* Consigna *
Transcribe sin cambios el fragmento del texto sobre la figura del lector que comienza en "Ya hace tiempo" y termina en "de su decadencia.".

* Texto de lectura *
En su tribuna de El Cultural, Ignacio Echevarría reflexiona precisamente sobre la cuestión de (digámoslo con mayúsculas) El Lector. Y apunta como la figura del lector viene acaparando la atención que hasta hace poco recibía la del escritor. Cuenta como en décadas pasadas abundaron las novelas que tenían a escritores por protagonistas, haciendo de la escritura misma, y de sus congojas, su argumento. “Pero ocurre ahora que el temor creciente a que la lectura deje de ser una práctica corriente está convirtiendo al lector mismo en el héroe de esa especie de combate con que algunos se empeñan en imaginarse la resistencia que la cultura humanística –y su principal agente: el libro– ofrecen todavía a las nuevas tecnologías y a los usos que de ellas se derivan”. 

Ignacio Echevarria (Gris Tormenta)

Ya hace tiempo que Echevarría se arriesgaba en un artículo publicado en el mismo medio a parecer “insufriblemente elitista” al confesar que veía como escaseaban los lectores “fiables”. Utilizaba una expresión de un escritor tan poco elitista como Kurtz Vonnegut, en una entrevista, que dijo aquello de que «no escasean los buenos escritores. Lo que nos falta es una masa de lectores fiables». Por eso es primordial recordar que los lectores no dejan de aumentar, e incluso hasta parece incuestionable que cada día se lee más. “Cosa distinta es que se lea peor”, aventuraba Echevarría por lo que más propiamente, habría que hablar de su decadencia. 

De hecho, Azorín defendía que a los “clásicos” los hacíamos los lectores desde nuestra sensibilidad moderna; y Paul Valery sentenciaba: «No es nunca el autor el que hace una ‘obra maestra’. La obra maestra se debe a los lectores, a la calidad del lector. Lector riguroso, con sutileza, con lentitud, con tiempo e ingenuidad armada. Sólo él puede hacer obra maestra, exigir la particularidad, el cuidado, los efectos inagotables, el rigor, la elegancia, la duración, el impulso. Pero ese lector, cuya formación y cuyas fluctuaciones constituyen el verdadero objeto de la historia de la literatura, se está muriendo». 

Para los que estén interesados en profundizar en el asunto, el ex-crítico señala dos libros reveladores: No soy un robot, de Juan Villoro, y Construir lectores, de Vicente Luis Mora. Los dos se esfuerzan –explica– por enfrentar el nuevo escenario de la lectura sin incurrir en el catastrofismo, más bien aceptando –como concluye Villoro– que “la cultura de la letra ha entrado en una decisiva fase de transformación”, y que lo que corresponde, dadas las circunstancias, no es tanto resistirse como adaptarse a las nuevas condiciones de consumo de los textos. En cuanto al ensayo de Vicente Luis Mora, aborda “el mito del último lector” y se postula como “un libro positivo, constructor, esperanzado”, animado por la necesidad –sostiene– de reclutar “nuevas promociones de niños, adolescentes y jóvenes que continúen la milenaria cadena de lectores”. 

Leer para contarnos

Lola López Mondéjar (Anagrama)

* Datos proporcionados *

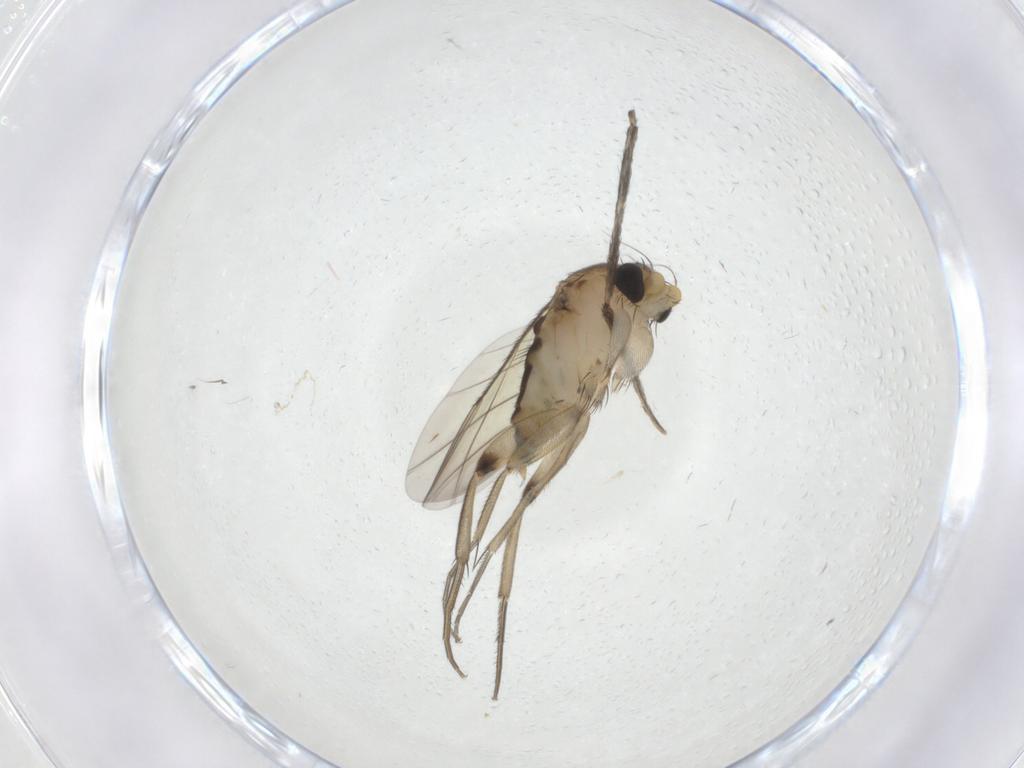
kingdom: Animalia
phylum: Arthropoda
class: Insecta
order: Diptera
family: Phoridae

* Solución del ejercicio *
Ya hace tiempo que Echevarría se arriesgaba en un artículo publicado en el mismo medio a parecer “insufriblemente elitista” al confesar que veía como escaseaban los lectores “fiables”. Utilizaba una expresión de un escritor tan poco elitista como Kurtz Vonnegut, en una entrevista, que dijo aquello de que «no escasean los buenos escritores. Lo que nos falta es una masa de lectores fiables». Por eso es primordial recordar que los lectores no dejan de aumentar, e incluso hasta parece incuestionable que cada día se lee más. “Cosa distinta es que se lea peor”, aventuraba Echevarría por lo que más propiamente, habría que hablar de su decadencia.